Tailored to web developers, there definitively are more half-finished frameworks sitting on people's disks than finished web applications, I'm sure my ratio is pretty close to 1/1 over the years.
* I am not allowed to use a blogging system I wrote. (Really, I've written three or four at this point and need to stop, and there are plenty of existing systems that still align with my idiosyncratic constraints.)
* The blog must not have any meta content about blog tooling.
(I cheated a little on the latter by having an extra "site" blog for that - which lets me get the words out but doesn't "count" for the writing goal. A useful outlet, but it meant an extra month or so before "real writing" outnumbered meta writing :-)
For me, I can't learn anything unless I actually have a purpose for it. So if I wanted to learn how to write a static site system, I would also need to think of a reason I need one!
Those losers who still need Perl on their servers better be ready for a mind explosion
...thought, me back in (too lazy to look up which year it was). I probably published like two things with it, spent (what felt like) a million person hours on it, just to abandon it and use Textpattern.
(I admit, I am guilty).
It’s a classic move.
Start a new diet, so you join a gym and or buy a bunch of workout stuff.
I won’t knock it though. An important minority of my yak-shaving endeavors have led to long term positive outcomes.
When I only have a pen and paper (which I used extensively for writing at school), many things may be inconvenient, but there's no way to fix it. This may turn into a source of a low-key stress, and interfere with my writing much more than tweaking a computer would.
I use Emacs, an ultimate tweaker's tool, for writing every day. Last time I had to tweak something in it was a few weeks ago, and it took maybe 2-3 minutes. It's a small price to pay for a tool that just does what you need, when you need it, with zero mental load, and zero frustration.
For notes during study pen and paper are constraining and force me to organize the thoughts in my mind first and then commit them. Mistakes needing to be corrected here is good: It reminds me what I misunderstood.
But, like the sibling poster, the writing goes onto the computer for later editing.
It’s pretty much the single function of pen and paper.
Go Tim Ferris way - notebook where the first page is left for the table of contents, and number all even-numbered pages as first step.
But how do you archive these cards? That always drove me mad so I use them only for something “encyclopaedical” otherwise it is too much messy.
I am sure it is because I don't hold my pen/pencil correctly, but I think after 43 years I am not going to suddenly fix that.
Use a fountain pen.
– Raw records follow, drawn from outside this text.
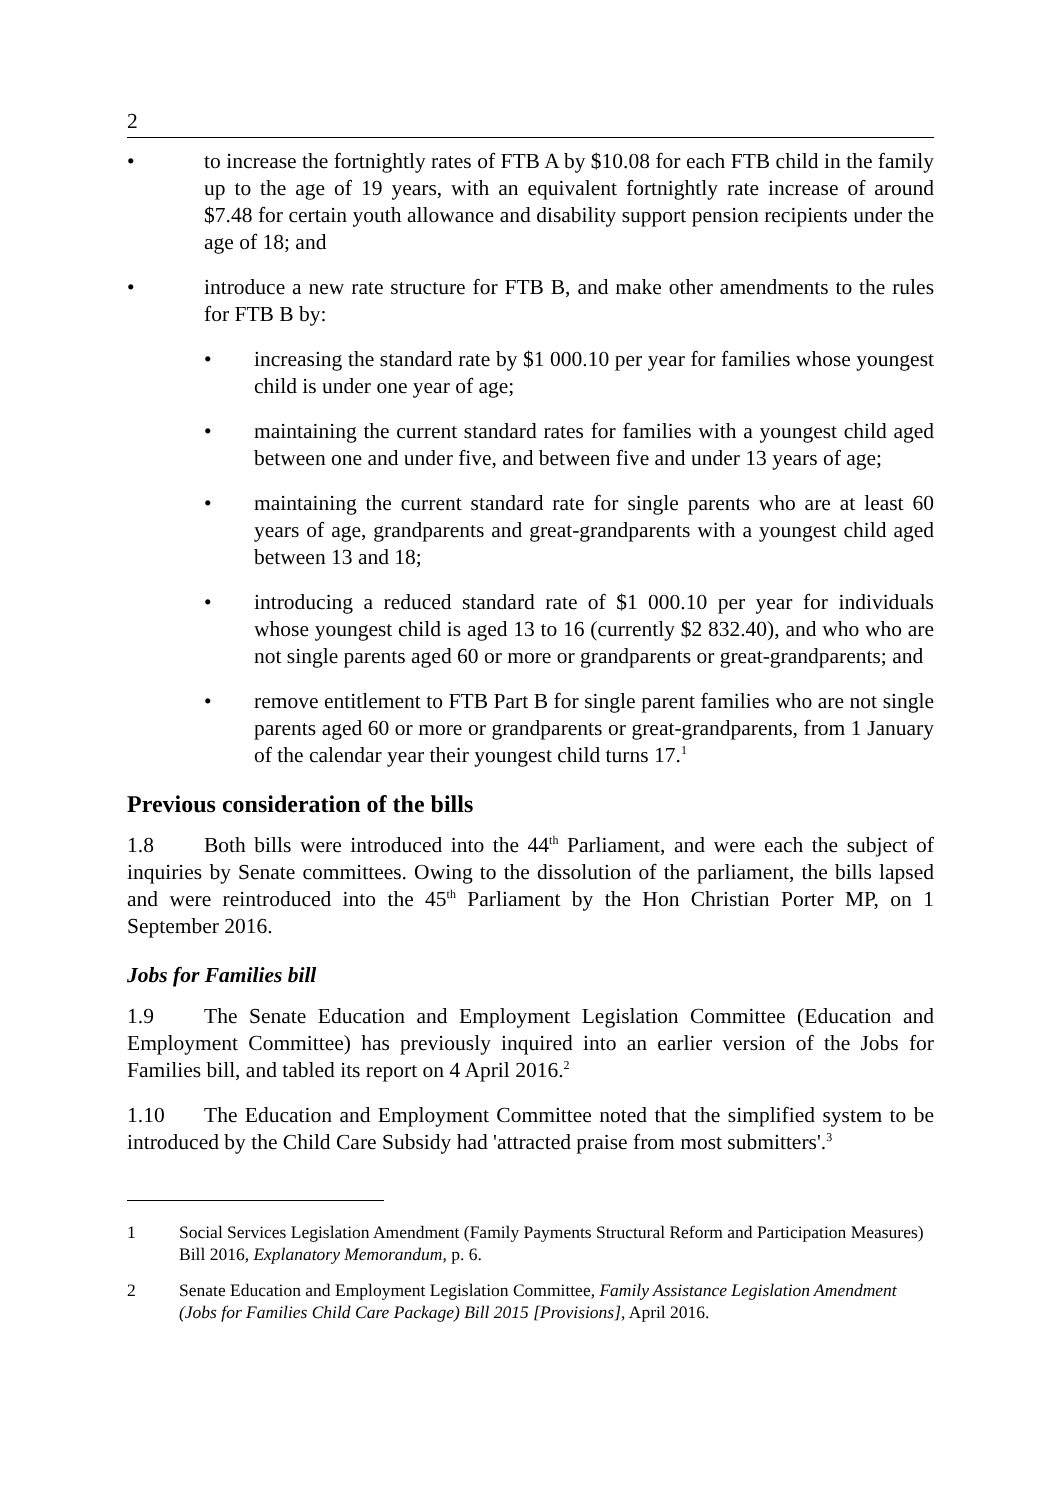2
• to increase the fortnightly rates of FTB A by $10.08 for each FTB child in the family up to the age of 19 years, with an equivalent fortnightly rate increase of around $7.48 for certain youth allowance and disability support pension recipients under the age of 18; and
• introduce a new rate structure for FTB B, and make other amendments to the rules for FTB B by:
• increasing the standard rate by $1 000.10 per year for families whose youngest child is under one year of age;
• maintaining the current standard rates for families with a youngest child aged between one and under five, and between five and under 13 years of age;
• maintaining the current standard rate for single parents who are at least 60 years of age, grandparents and great-grandparents with a youngest child aged between 13 and 18;
• introducing a reduced standard rate of $1 000.10 per year for individuals whose youngest child is aged 13 to 16 (currently $2 832.40), and who who are not single parents aged 60 or more or grandparents or great-grandparents; and
• remove entitlement to FTB Part B for single parent families who are not single parents aged 60 or more or grandparents or great-grandparents, from 1 January of the calendar year their youngest child turns 17.<sup>1</sup>
Previous consideration of the bills
1.8 Both bills were introduced into the 44<sup>th</sup> Parliament, and were each the subject of inquiries by Senate committees. Owing to the dissolution of the parliament, the bills lapsed and were reintroduced into the 45<sup>th</sup> Parliament by the Hon Christian Porter MP, on 1 September 2016.
Jobs for Families bill
1.9 The Senate Education and Employment Legislation Committee (Education and Employment Committee) has previously inquired into an earlier version of the Jobs for Families bill, and tabled its report on 4 April 2016.<sup>2</sup>
1.10 The Education and Employment Committee noted that the simplified system to be introduced by the Child Care Subsidy had 'attracted praise from most submitters'.<sup>3</sup>
1 Social Services Legislation Amendment (Family Payments Structural Reform and Participation Measures) Bill 2016, Explanatory Memorandum, p. 6.
2 Senate Education and Employment Legislation Committee, Family Assistance Legislation Amendment (Jobs for Families Child Care Package) Bill 2015 [Provisions], April 2016.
You can't press too hard: it bends and breaks the nib.
Disposable ones are good enough now, e.g. the Pilot V-Pen.
https://cultpens.com/products/pilot-vpen-v4-disposable-fount...
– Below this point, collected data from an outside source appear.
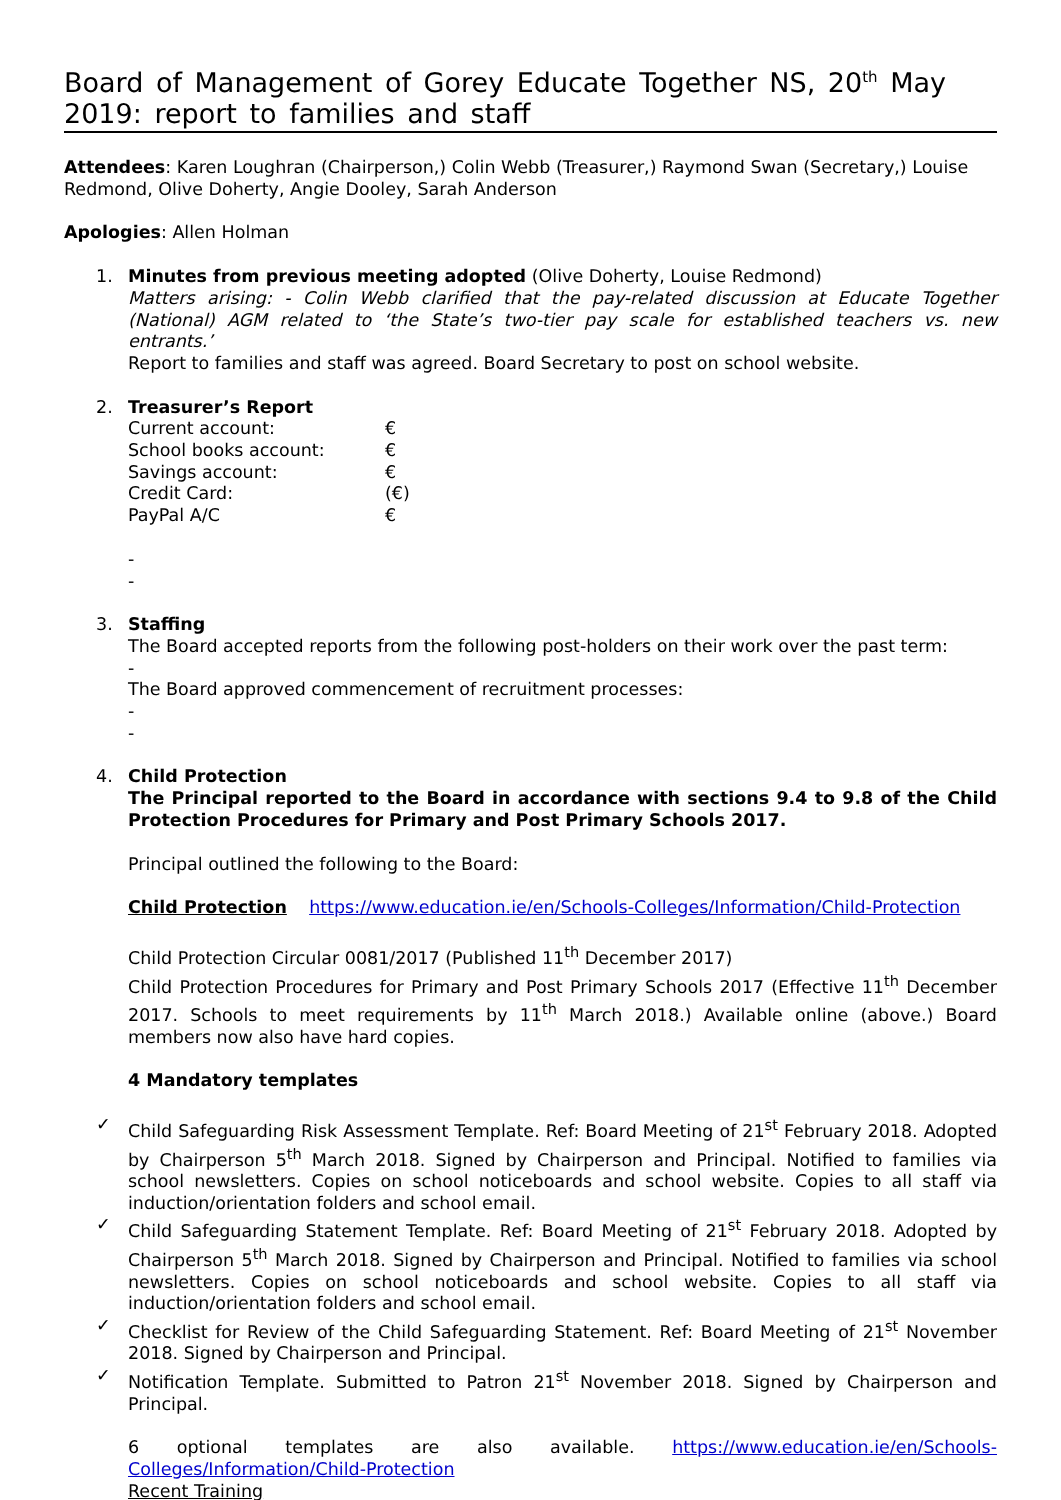Board of Management of Gorey Educate Together NS, 20<sup>th</sup> May 2019: report to families and staff
Attendees: Karen Loughran (Chairperson,) Colin Webb (Treasurer,) Raymond Swan (Secretary,) Louise Redmond, Olive Doherty, Angie Dooley, Sarah Anderson
Apologies: Allen Holman
1. Minutes from previous meeting adopted (Olive Doherty, Louise Redmond)
Matters arising: - Colin Webb clarified that the pay-related discussion at Educate Together (National) AGM related to ‘the State’s two-tier pay scale for established teachers vs. new entrants.’
Report to families and staff was agreed. Board Secretary to post on school website.
2. Treasurer’s Report
| Current account: | € |
| School books account: | € |
| Savings account: | € |
| Credit Card: | (€) |
| PayPal A/C | € |
-
-
3. Staffing
The Board accepted reports from the following post-holders on their work over the past term:
-
The Board approved commencement of recruitment processes:
-
-
4. Child Protection
The Principal reported to the Board in accordance with sections 9.4 to 9.8 of the Child Protection Procedures for Primary and Post Primary Schools 2017.
Principal outlined the following to the Board:
Child Protection https://www.education.ie/en/Schools-Colleges/Information/Child-Protection
Child Protection Circular 0081/2017 (Published 11<sup>th</sup> December 2017)
Child Protection Procedures for Primary and Post Primary Schools 2017 (Effective 11<sup>th</sup> December 2017. Schools to meet requirements by 11<sup>th</sup> March 2018.) Available online (above.) Board members now also have hard copies.
4 Mandatory templates
✓ Child Safeguarding Risk Assessment Template. Ref: Board Meeting of 21<sup>st</sup> February 2018. Adopted by Chairperson 5<sup>th</sup> March 2018. Signed by Chairperson and Principal. Notified to families via school newsletters. Copies on school noticeboards and school website. Copies to all staff via induction/orientation folders and school email.
✓ Child Safeguarding Statement Template. Ref: Board Meeting of 21<sup>st</sup> February 2018. Adopted by Chairperson 5<sup>th</sup> March 2018. Signed by Chairperson and Principal. Notified to families via school newsletters. Copies on school noticeboards and school website. Copies to all staff via induction/orientation folders and school email.
✓ Checklist for Review of the Child Safeguarding Statement. Ref: Board Meeting of 21<sup>st</sup> November 2018. Signed by Chairperson and Principal.
✓ Notification Template. Submitted to Patron 21<sup>st</sup> November 2018. Signed by Chairperson and Principal.
6 optional templates are also available. https://www.education.ie/en/Schools-Colleges/Information/Child-Protection
Recent Training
Fountain pens are nice too since you don't need any pressure.
My writing looks a lot better if I just force myself to slow down and be deliberate, but honestly it's a constant battle. I'd definitely benefit from practicing penmanship on it's own.
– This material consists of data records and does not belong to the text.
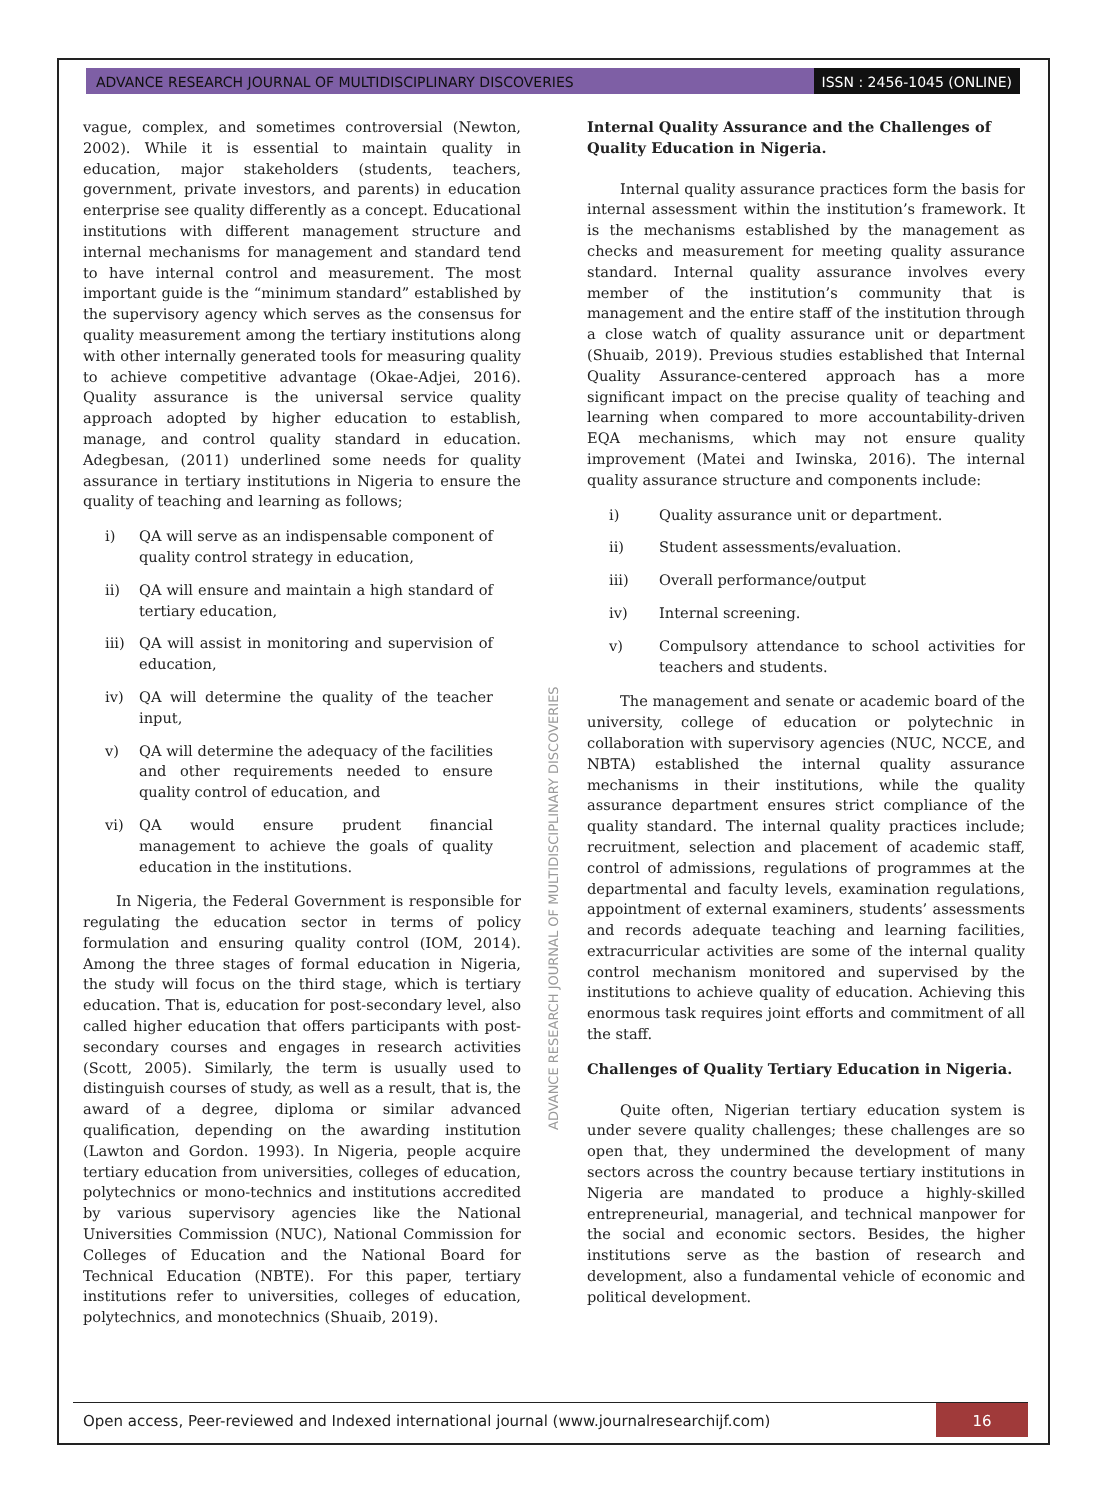ADVANCE RESEARCH JOURNAL OF MULTIDISCIPLINARY DISCOVERIES
ISSN : 2456-1045 (ONLINE)
vague, complex, and sometimes controversial (Newton, 2002). While it is essential to maintain quality in education, major stakeholders (students, teachers, government, private investors, and parents) in education enterprise see quality differently as a concept. Educational institutions with different management structure and internal mechanisms for management and standard tend to have internal control and measurement. The most important guide is the “minimum standard” established by the supervisory agency which serves as the consensus for quality measurement among the tertiary institutions along with other internally generated tools for measuring quality to achieve competitive advantage (Okae-Adjei, 2016). Quality assurance is the universal service quality approach adopted by higher education to establish, manage, and control quality standard in education. Adegbesan, (2011) underlined some needs for quality assurance in tertiary institutions in Nigeria to ensure the quality of teaching and learning as follows;
i) QA will serve as an indispensable component of quality control strategy in education,
ii) QA will ensure and maintain a high standard of tertiary education,
iii)
QA will assist in monitoring and supervision of education,
iv) QA will determine the quality of the teacher input,
v) QA will determine the adequacy of the facilities and other requirements needed to ensure quality control of education, and
vi) QA would ensure prudent financial management to achieve the goals of quality education in the institutions.
In Nigeria, the Federal Government is responsible for regulating the education sector in terms of policy formulation and ensuring quality control (IOM, 2014). Among the three stages of formal education in Nigeria, the study will focus on the third stage, which is tertiary education. That is, education for post-secondary level, also called higher education that offers participants with post-secondary courses and engages in research activities (Scott, 2005). Similarly, the term is usually used to distinguish courses of study, as well as a result, that is, the award of a degree, diploma or similar advanced qualification, depending on the awarding institution (Lawton and Gordon. 1993). In Nigeria, people acquire tertiary education from universities, colleges of education, polytechnics or mono-technics and institutions accredited by various supervisory agencies like the National Universities Commission (NUC), National Commission for Colleges of Education and the National Board for Technical Education (NBTE). For this paper, tertiary institutions refer to universities, colleges of education, polytechnics, and monotechnics (Shuaib, 2019).
Internal Quality Assurance and the Challenges of Quality Education in Nigeria.
Internal quality assurance practices form the basis for internal assessment within the institution’s framework. It is the mechanisms established by the management as checks and measurement for meeting quality assurance standard. Internal quality assurance involves every member of the institution’s community that is management and the entire staff of the institution through a close watch of quality assurance unit or department (Shuaib, 2019). Previous studies established that Internal Quality Assurance-centered approach has a more significant impact on the precise quality of teaching and learning when compared to more accountability-driven EQA mechanisms, which may not ensure quality improvement (Matei and Iwinska, 2016). The internal quality assurance structure and components include:
i) Quality assurance unit or department.
ii) Student assessments/evaluation.
iii) Overall performance/output
iv) Internal screening.
v) Compulsory attendance to school activities for teachers and students.
The management and senate or academic board of the university, college of education or polytechnic in collaboration with supervisory agencies (NUC, NCCE, and NBTA) established the internal quality assurance mechanisms in their institutions, while the quality assurance department ensures strict compliance of the quality standard. The internal quality practices include; recruitment, selection and placement of academic staff, control of admissions, regulations of programmes at the departmental and faculty levels, examination regulations, appointment of external examiners, students’ assessments and records adequate teaching and learning facilities, extracurricular activities are some of the internal quality control mechanism monitored and supervised by the institutions to achieve quality of education. Achieving this enormous task requires joint efforts and commitment of all the staff.
Challenges of Quality Tertiary Education in Nigeria.
Quite often, Nigerian tertiary education system is under severe quality challenges; these challenges are so open that, they undermined the development of many sectors across the country because tertiary institutions in Nigeria are mandated to produce a highly-skilled entrepreneurial, managerial, and technical manpower for the social and economic sectors. Besides, the higher institutions serve as the bastion of research and development, also a fundamental vehicle of economic and political development.
ADVANCE RESEARCH JOURNAL OF MULTIDISCIPLINARY DISCOVERIES
Open access, Peer-reviewed and Indexed international journal (www.journalresearchijf.com)
16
Several thousand more like.
I've had many writing classes in school and different holders for the pen etc but I never managed to improve at all. Writing is just not for everyone.
https://news.ycombinator.com/item?id=12114947
"George R.R. Martin Writes on a DOS-Based Word Processor From the 1980s". No internet, no multi tasking.
That said this one did write something. But I'd say for anyone else writr 10000+ words on whatever before a single word on your setup.
Is your "writing job" one where the end goal is like short random articles on some giant aggregate, or something like instructional content for businesses or something? Where a human typing things was just a means to an end, rather than what I'd assume OP's doing where they're writing for their own joy and/or because people love their specific voice? Because that's the only way my brain can rationalize it right now.
How do you think the ownership of these passages? Created by yourself or both of you? In what degree you would consider the line between you and her efforts?